• Understanding complex socio-ecological systems is increasingly important in a world that is socially and ecologically shifting at rapid rates.1 For example, it is important to understand and be able to reason about patterns in the Earth’s climate or diversity of life. Systems reasoning, or being able to understand properties and behaviors of systems, is an academic demand in science learning environments.2 Complex systems, such as traffic patterns or the stock market, are web-like, have emergent properties, and are self-organizing across time and space.3 Complex ecological systems, such as a coral reef or forest, refer to natural systems and the dense web of relationships and interactions of which they are comprised. Finally, socio-ecological systems include humans, and consider the relationships between human systems and ecological systems.

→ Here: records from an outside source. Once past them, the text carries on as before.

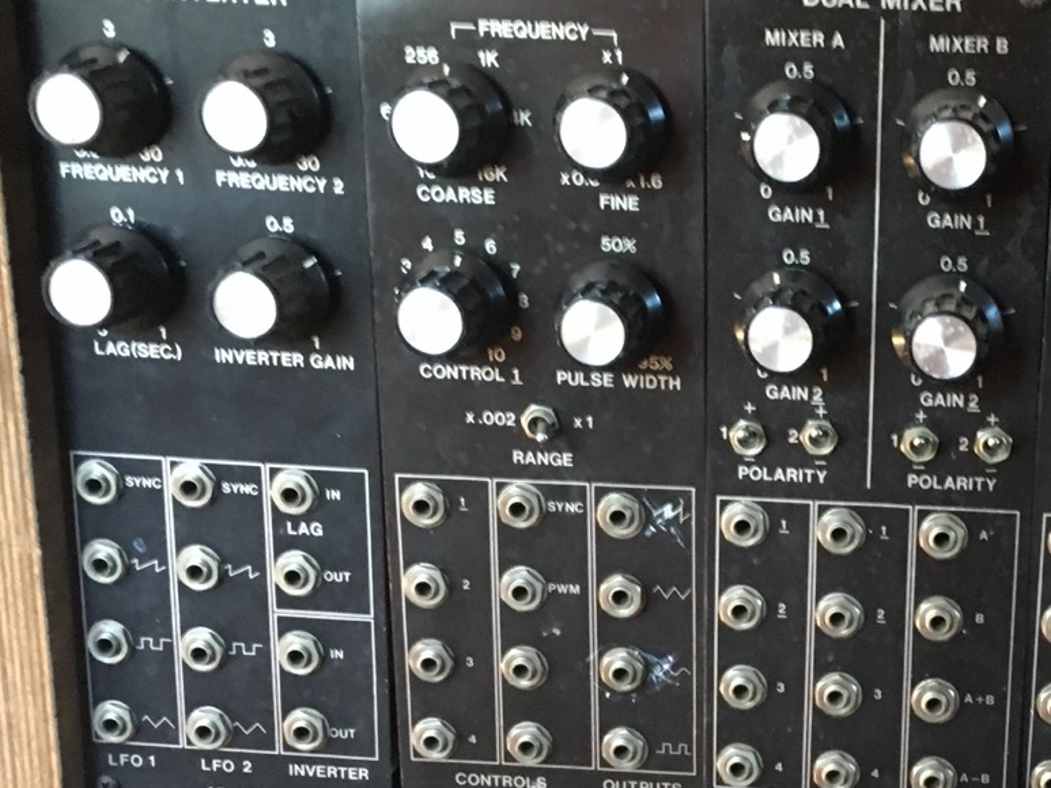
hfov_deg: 31.1
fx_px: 1822
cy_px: 488
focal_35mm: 60
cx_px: 884
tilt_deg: -17.8
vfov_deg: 24.4
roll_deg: -2.6
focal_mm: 4.15
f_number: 2.2
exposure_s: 1/15
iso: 250
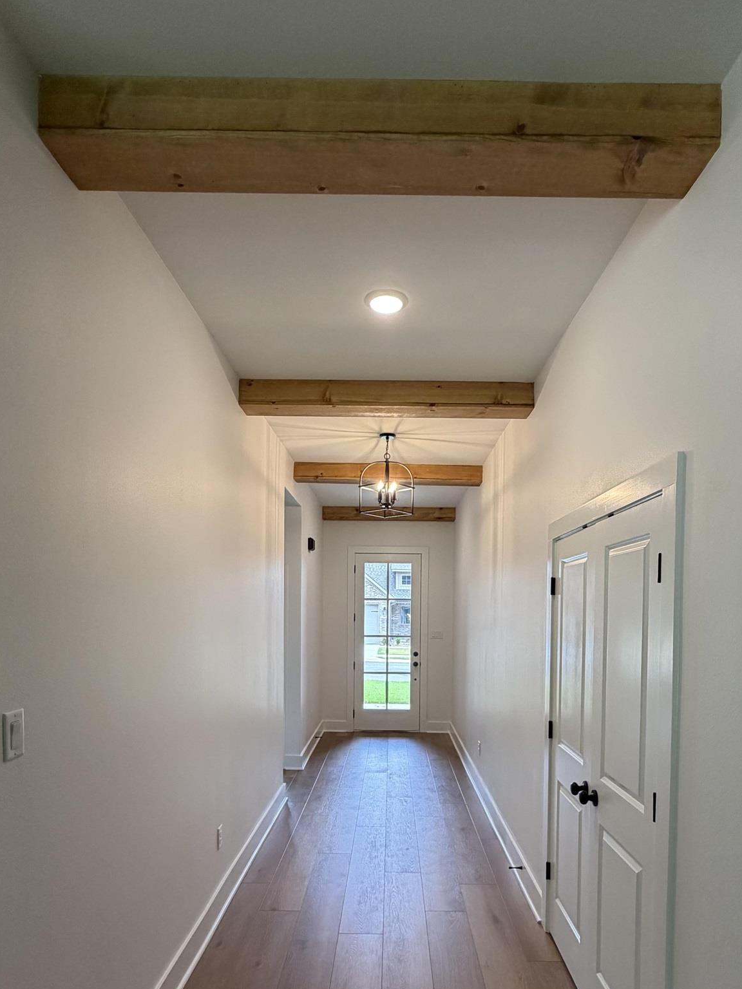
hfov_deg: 63.4
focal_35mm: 21
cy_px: 637
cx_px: 390
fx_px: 600
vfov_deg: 77.1
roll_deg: -0.8
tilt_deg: -2.8
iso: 200
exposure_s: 1/120
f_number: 2.2
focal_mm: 2.22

  • Researchers have begun to identify reasoning patterns that support complex socio-ecological systems thinking, and some conceptual frameworks, activities, and practices that can support these. These patterns include: abductive or probabilistic reasoning (considering multiple variables affecting a phenomenon);16 mechanistic reasoning (attending to multiple causal mechanisms behind processes);14, 16 and reasoning from multiple perspectives (seeing the same phenomenon from multiple roles and relationships).22
  • Teachers and families play critical roles in supporting learning about complex socio-ecological systems. It is important to bring in non-dominant student’s family and community perspectives, experiences, and expertise to diversify scientific practices. Sharing family and community knowledges or practices also help make complex socio-ecological systems visible and relevant in children’s lives.